One significant difference between the two companies at the moment is their debt profile and this is something I would argue should have been factored into the decision to take the trade because the market is certainly punishing leverage at the moment. I'm assuming that in the ideal pairs trade the stocks are as similar as possible.

I guess NCM/LGL would be an interesting candidates to look at for pairs opportunities as well.
 
Interesting to see the tone of thread change once the trade became profitable. Shaudenfreude is alive and well at ASF...

Brad
My tone hasn't changed. A profitable trade is not the same as a good trade. A pairs trade in the opposition direction taken at the same time with tight trailing stops would have allowed better risk management and (depending on position sizing) an equal or better result.
 
My tone hasn't changed. A profitable trade is not the same as a good trade. A pairs trade in the opposition direction taken at the same time with tight trailing stops would have allowed better risk management and (depending on position sizing) an equal or better result.

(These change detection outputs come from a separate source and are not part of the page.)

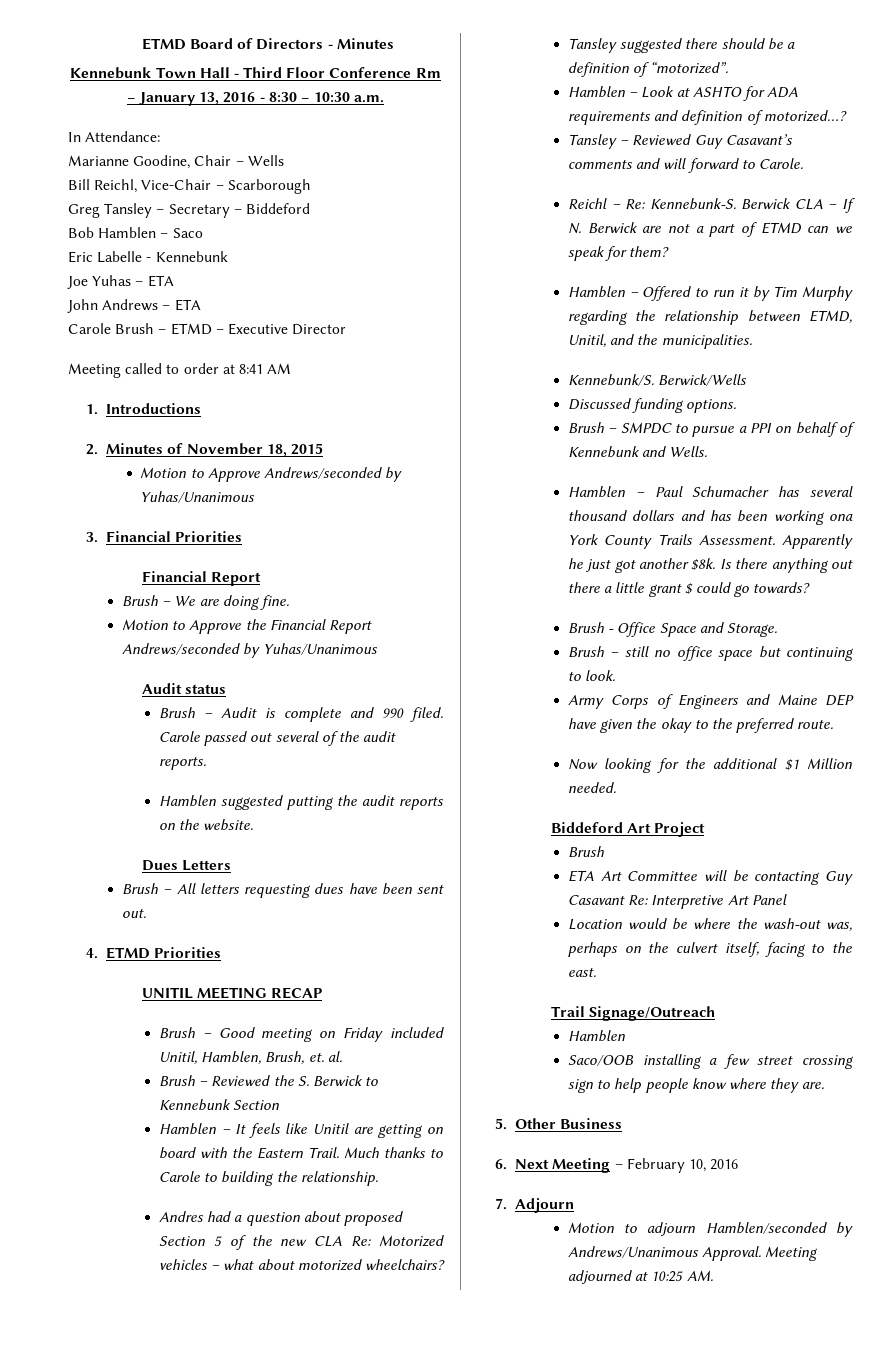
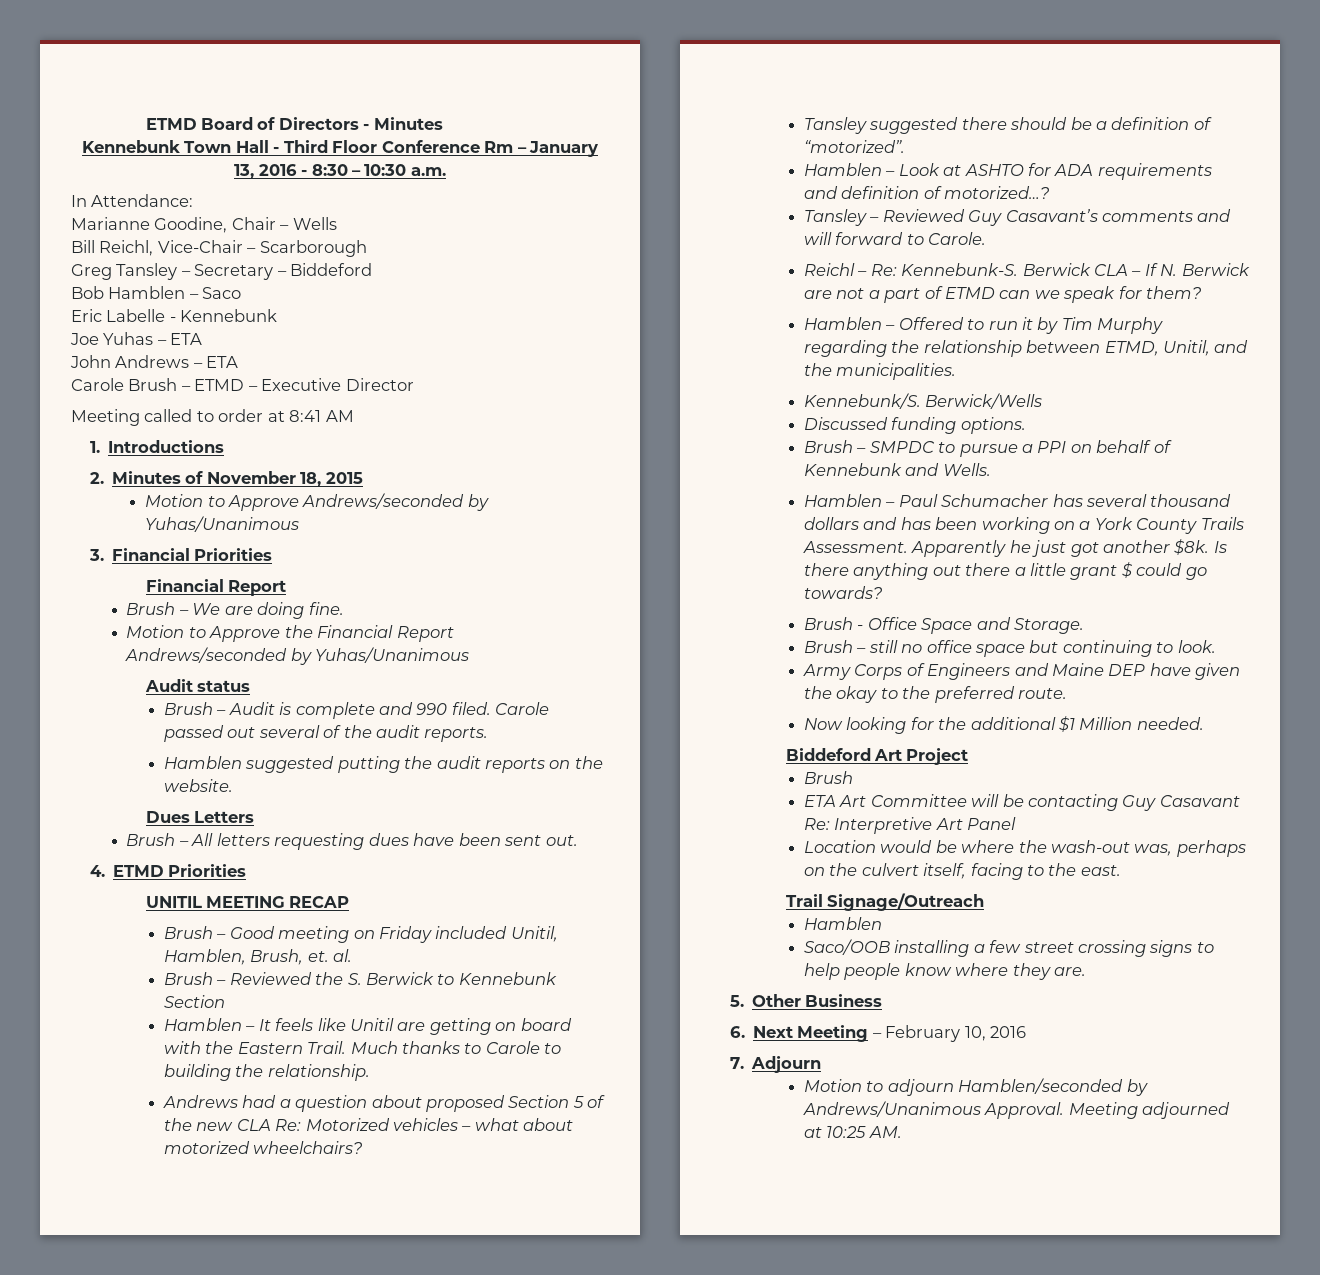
[158,1211,204,1222] Andres -> [162,1095,238,1108] Andrews
[829,514,853,521] ona -> [1053,521,1091,530] on a
[567,1079,593,1093] sign -> [1149,940,1193,957] signs

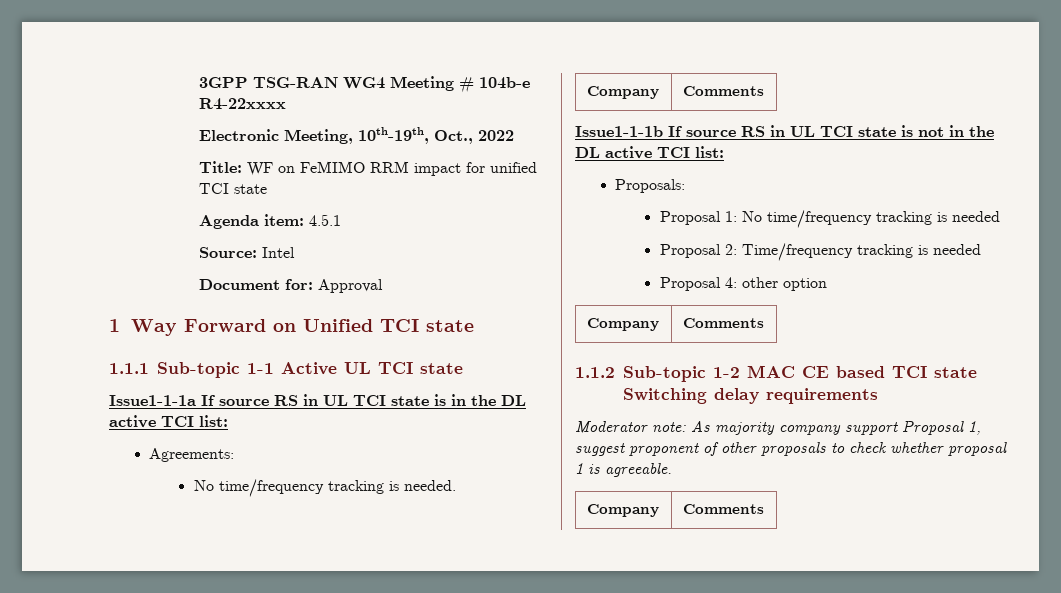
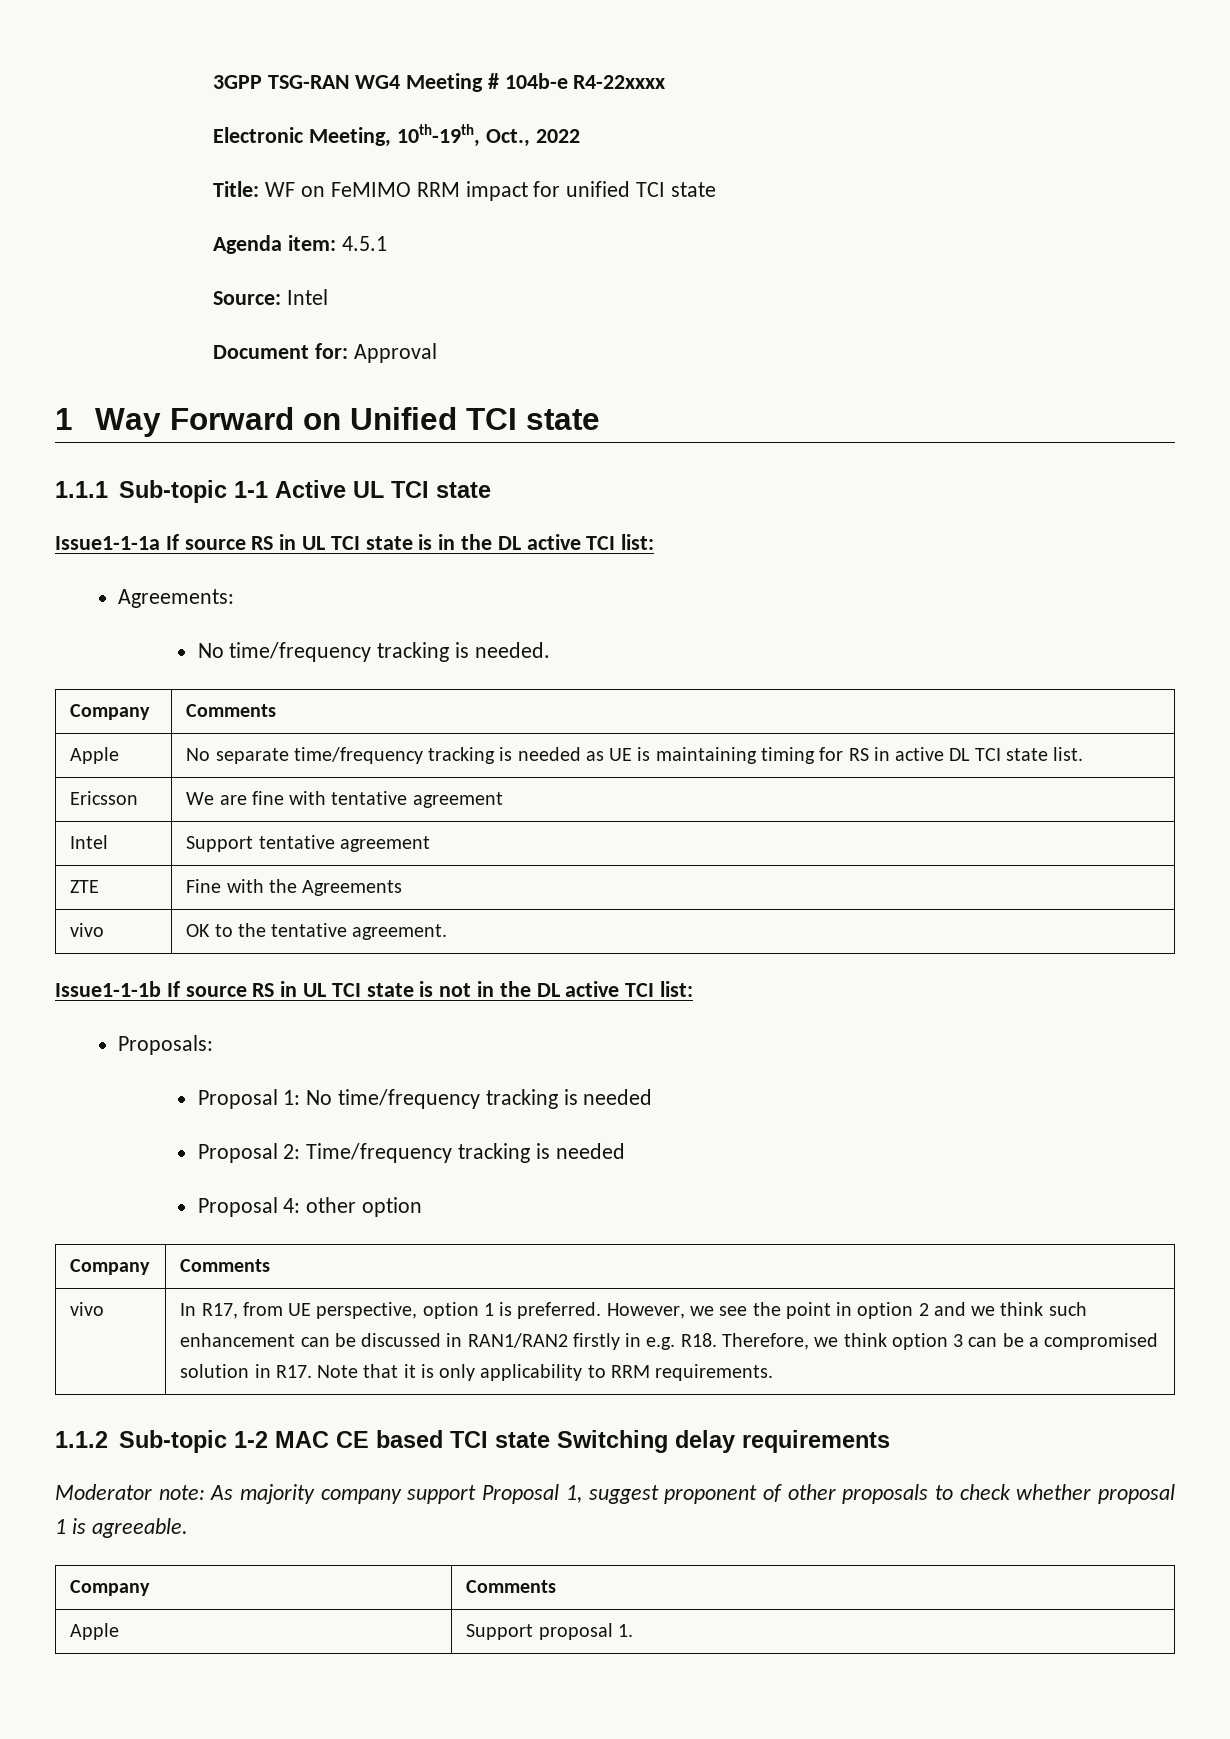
(764, 91) none -> [70,747,120,764] [186,747,1084,764] [70,791,139,805] [186,791,503,808] [70,835,109,849] [186,835,430,852] [70,880,100,893] [186,879,403,896] [70,923,105,937] [186,923,448,940] // Apple | No separate time/frequency tracking is needed as UE is maintaining timing for RS in active DL TCI state list. // Ericsson | We are fine with tentative agreement // Intel | Support tentative agreement // ZTE | Fine with the Agreements // vivo | OK to the tentative agreement.
(764, 323) none -> [70,1302,105,1316] [180,1302,1087,1319] [180,1333,1159,1350] [180,1364,774,1381] // vivo | In R17, from UE perspective, option 1 is preferred. However, we see the point in option 2 and we think such enhancement can be discussed in RAN1/RAN2 firstly in e.g. R18. Therefore, we think option 3 can be a compromised solution in R17. Note that it is only applicability to RRM requirements.
(764, 509) none -> [70,1623,120,1640] [466,1623,633,1640] // Apple | Support proposal 1.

Im certainly not having a go at anyone - I am just making an observation. Sorry for any offence taken.

Brad
 
My tone hasn't changed. A profitable trade is not the same as a good trade. A pairs trade in the opposition direction taken at the same time with tight trailing stops would have allowed better risk management and (depending on position sizing) an equal or better result.

yes everything in hindsight is perfectly clear.
 
yes everything in hindsight is perfectly clear.
Sorry mate, but hindsight has nothing to do with my observations. I'm not trying to prove that I could have done a more profitable trade. Just giving my view on the risk management of the trade. And it has been the same throughout from the point you added to the trade, to were it moved against you, then in your favour and then against you again. Never mind, we obviously have a different view of and approach to risk and that is fine with me.